▸ **TASK DESCRIPTION**
Reproduce the source text of every record below verbatim, character for character, and omit the pictures.

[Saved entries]
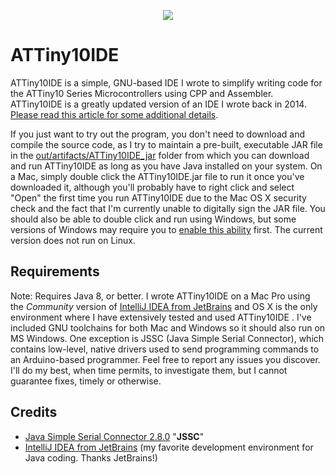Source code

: <p align="center"><img src="https://github.com/wholder/ATTiny10IDE/blob/master/resources/images/ATTiny10IDE%20Screenshot.png"></p>

# ATTiny10IDE
ATTiny10IDE is a simple, GNU-based IDE I wrote to simplify writing code for the ATTiny10 Series Microcontrollers using CPP and Assembler.  ATTiny10IDE is a greatly updated version of an IDE I wrote back in 2014.  [Please read this article for some additional details](https://sites.google.com/site/wayneholder/attiny10-c-ide-and-improved-device-programmer).  

If you just want to try out the program, you don't need to download and compile the source code, as I try to maintain a pre-built, executable JAR file in the [out/artifacts/ATTiny10IDE_jar](https://github.com/wholder/ATTiny10IDE/tree/master/out/artifacts/ATTiny10IDE_jar) folder from which you can download and run ATTiny10IDE as long as you have Java installed on your system.  On a Mac, simply double click the ATTiny10IDE.jar file to run it once you've downloaded it, although you'll probably have to right click and select "Open" the  first time you run ATTiny10IDE due to the Mac OS X security check and the fact that I'm currently unable to digitally sign the JAR file.  You should also be able to double click and run using Windows, but some versions of Windows may require you to [enable this ability](https://www.addictivetips.com/windows-tips/run-a-jar-file-on-windows/) first.  The current version does not run on Linux.
## Requirements
Note: Requires Java 8, or better.
I wrote ATTiny10IDE on a Mac Pro using the _Community_ version of [IntelliJ IDEA from JetBrains](https://www.jetbrains.com/idea/) and OS X is the only environment where I have extensively tested and used ATTiny10IDE .  I've included GNU toolchains for both Mac and Windows so it should also run on MS Windows.  One exception is JSSC (Java Simple Serial Connector), which contains low-level, native drivers used to send programming commands to an Arduino-based programmer.  Feel free to report any issues you discover.  I'll do my best, when time permits, to investigate them, but I cannot guarantee fixes, timely or otherwise.
## Credits
- [Java Simple Serial Connector 2.8.0](https://github.com/scream3r/java-simple-serial-connector) "**JSSC**" 
- [IntelliJ IDEA from JetBrains](https://www.jetbrains.com/idea/) (my favorite development environment for Java coding. Thanks JetBrains!)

▸ **OUTPUT OF THE TASK**
Source code

: <p align="center"><img src="https://github.com/wholder/ATTiny10IDE/blob/master/resources/images/ATTiny10IDE%20Screenshot.png"></p>

# ATTiny10IDE
ATTiny10IDE is a simple, GNU-based IDE I wrote to simplify writing code for the ATTiny10 Series Microcontrollers using CPP and Assembler.  ATTiny10IDE is a greatly updated version of an IDE I wrote back in 2014.  [Please read this article for some additional details](https://sites.google.com/site/wayneholder/attiny10-c-ide-and-improved-device-programmer).  

If you just want to try out the program, you don't need to download and compile the source code, as I try to maintain a pre-built, executable JAR file in the [out/artifacts/ATTiny10IDE_jar](https://github.com/wholder/ATTiny10IDE/tree/master/out/artifacts/ATTiny10IDE_jar) folder from which you can download and run ATTiny10IDE as long as you have Java installed on your system.  On a Mac, simply double click the ATTiny10IDE.jar file to run it once you've downloaded it, although you'll probably have to right click and select "Open" the  first time you run ATTiny10IDE due to the Mac OS X security check and the fact that I'm currently unable to digitally sign the JAR file.  You should also be able to double click and run using Windows, but some versions of Windows may require you to [enable this ability](https://www.addictivetips.com/windows-tips/run-a-jar-file-on-windows/) first.  The current version does not run on Linux.
## Requirements
Note: Requires Java 8, or better.
I wrote ATTiny10IDE on a Mac Pro using the _Community_ version of [IntelliJ IDEA from JetBrains](https://www.jetbrains.com/idea/) and OS X is the only environment where I have extensively tested and used ATTiny10IDE .  I've included GNU toolchains for both Mac and Windows so it should also run on MS Windows.  One exception is JSSC (Java Simple Serial Connector), which contains low-level, native drivers used to send programming commands to an Arduino-based programmer.  Feel free to report any issues you discover.  I'll do my best, when time permits, to investigate them, but I cannot guarantee fixes, timely or otherwise.
## Credits
- [Java Simple Serial Connector 2.8.0](https://github.com/scream3r/java-simple-serial-connector) "**JSSC**" 
- [IntelliJ IDEA from JetBrains](https://www.jetbrains.com/idea/) (my favorite development environment for Java coding. Thanks JetBrains!)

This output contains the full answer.